Start of Information supplied

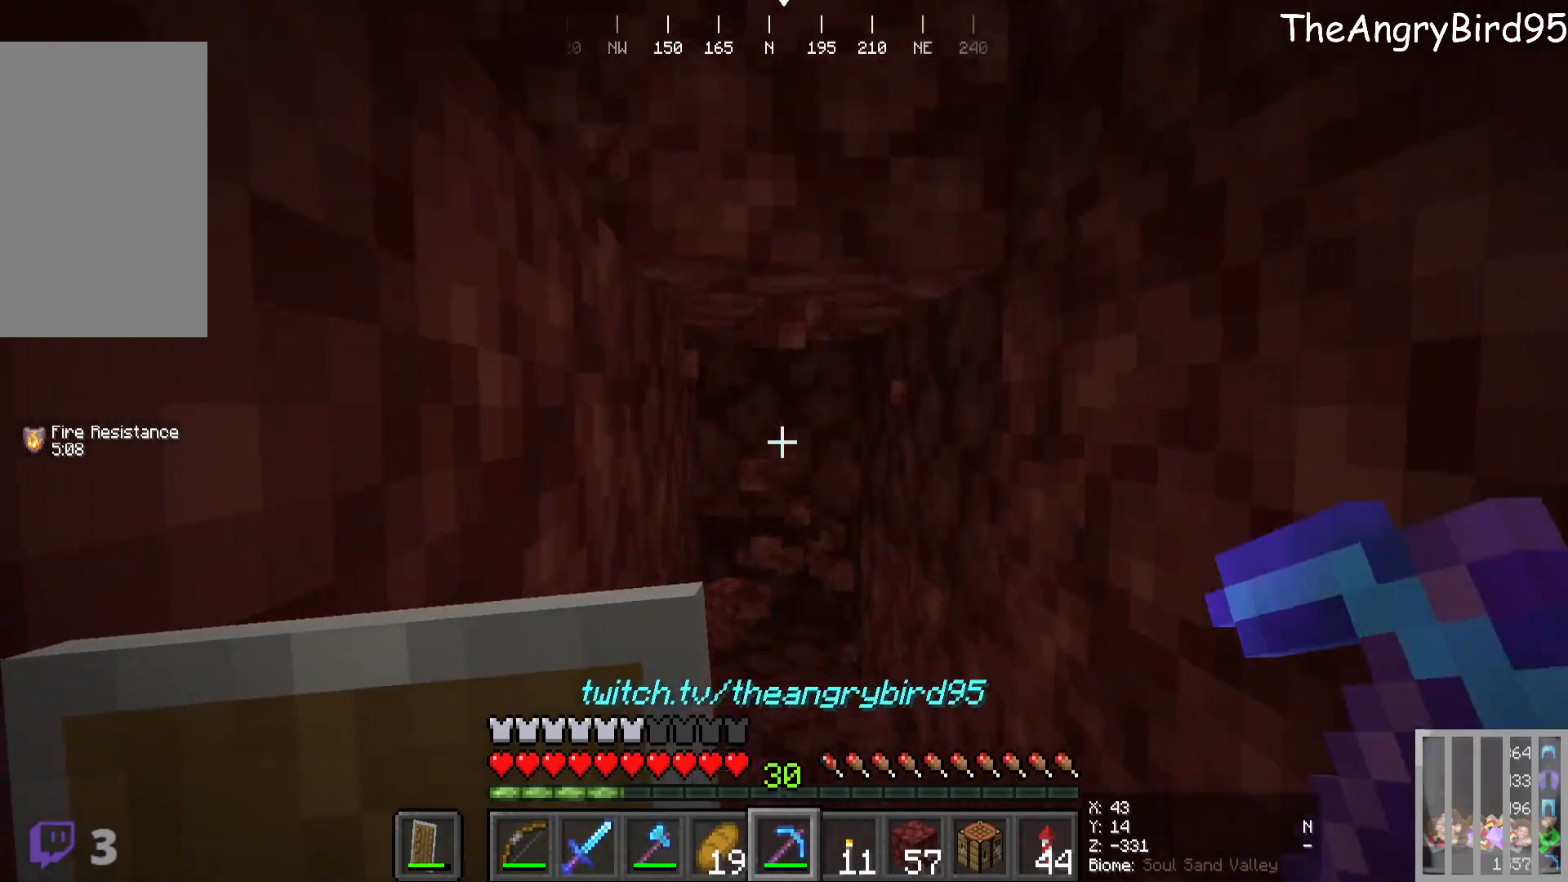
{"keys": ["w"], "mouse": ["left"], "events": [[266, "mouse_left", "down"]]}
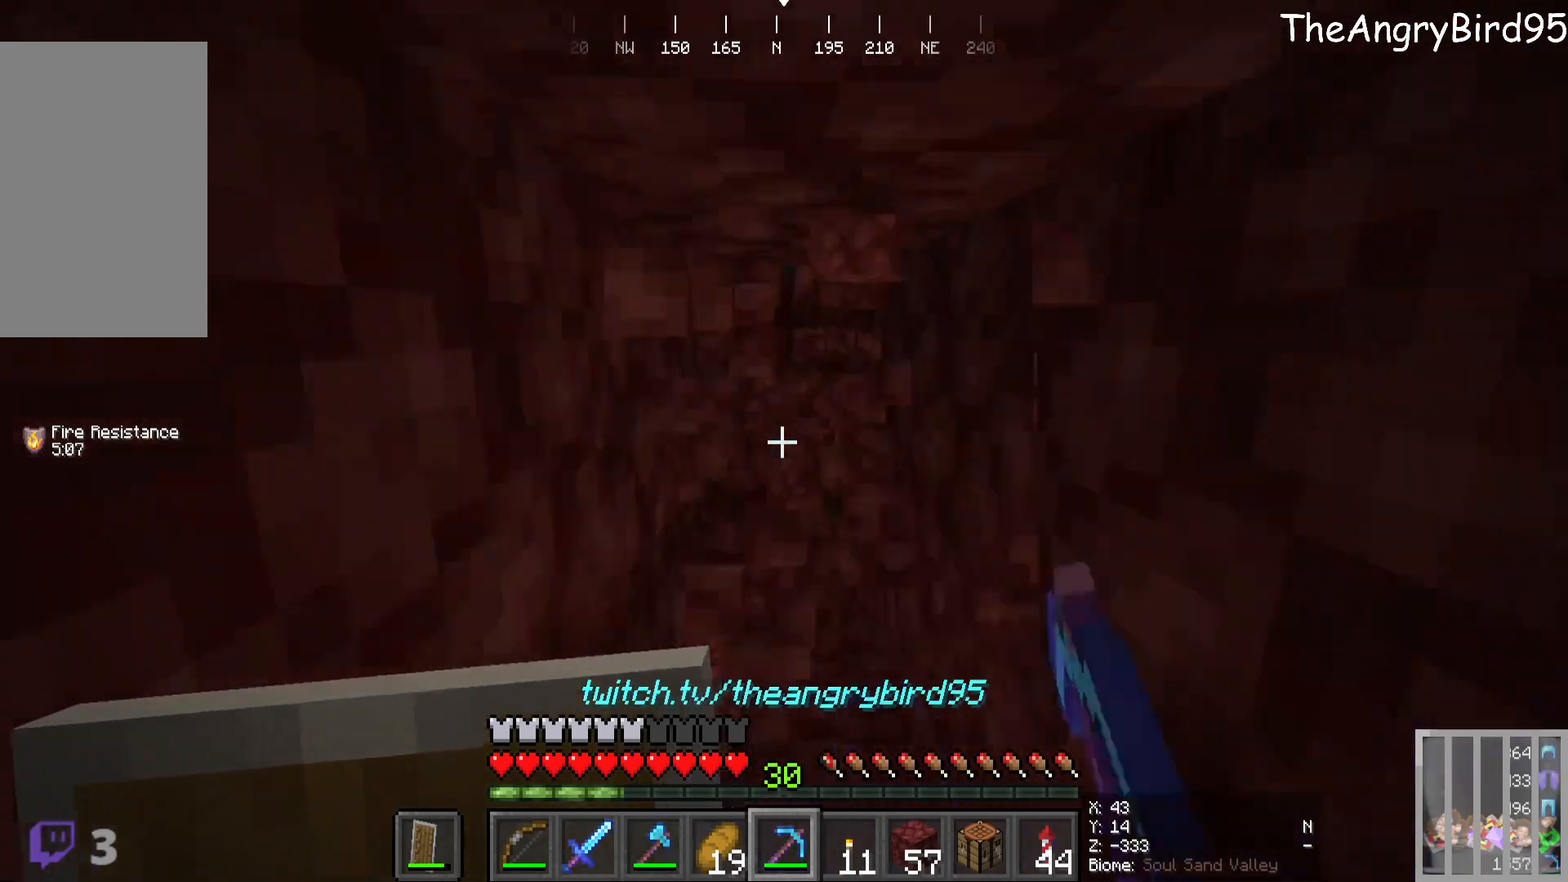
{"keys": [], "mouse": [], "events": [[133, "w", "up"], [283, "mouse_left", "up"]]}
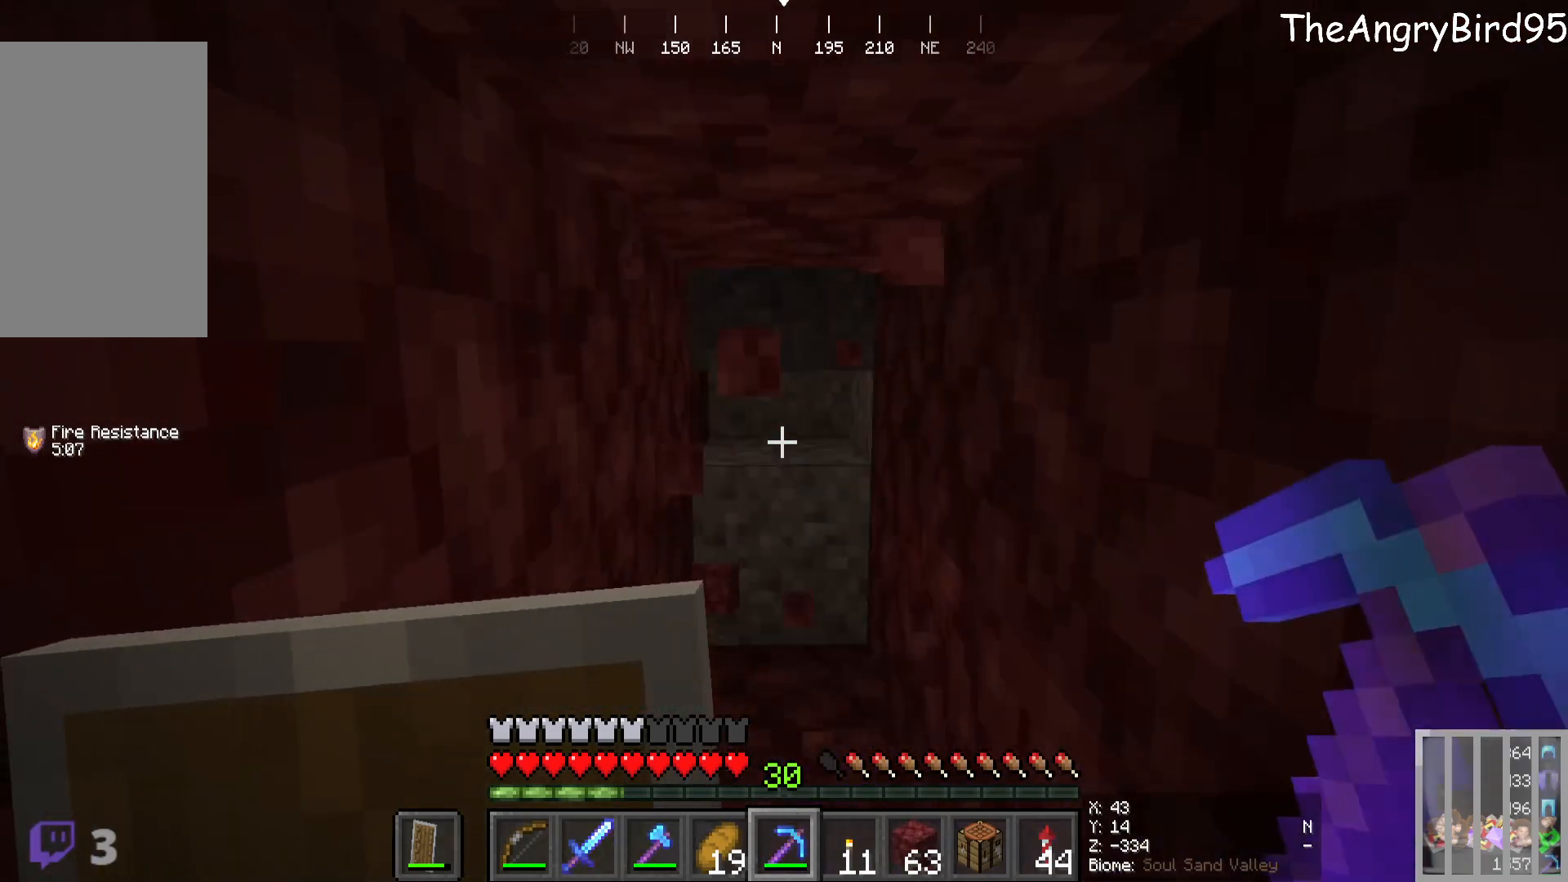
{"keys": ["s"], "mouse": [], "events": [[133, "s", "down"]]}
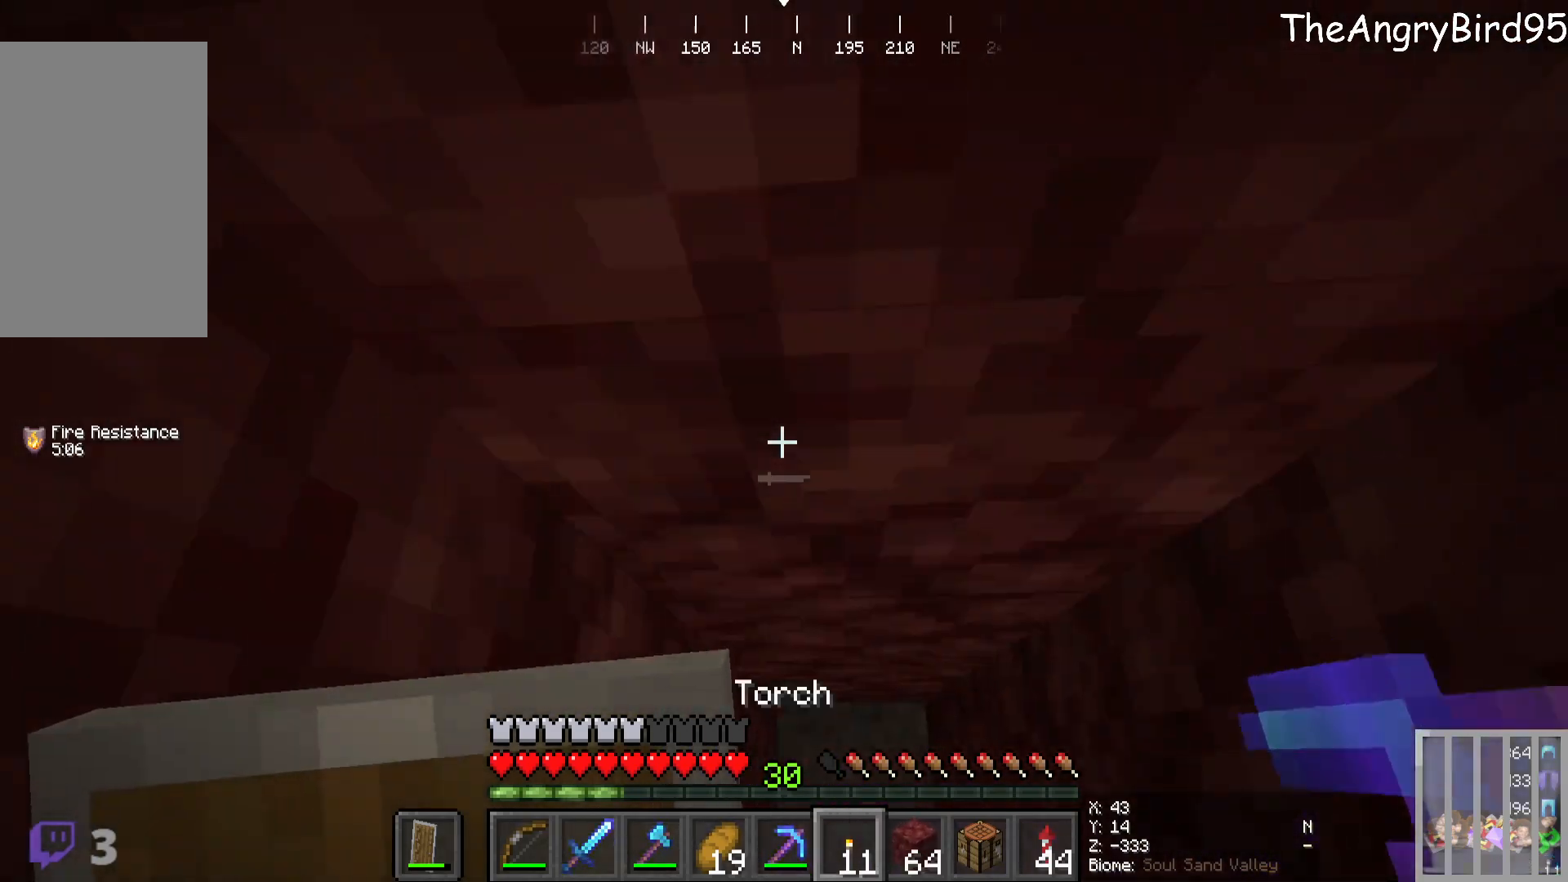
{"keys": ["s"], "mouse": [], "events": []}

End of Information supplied

Work task: What lines in the listing above hold the string "down"? List them.

Written reply:
{"keys": ["w"], "mouse": ["left"], "events": [[266, "mouse_left", "down"]]}
{"keys": ["s"], "mouse": [], "events": [[133, "s", "down"]]}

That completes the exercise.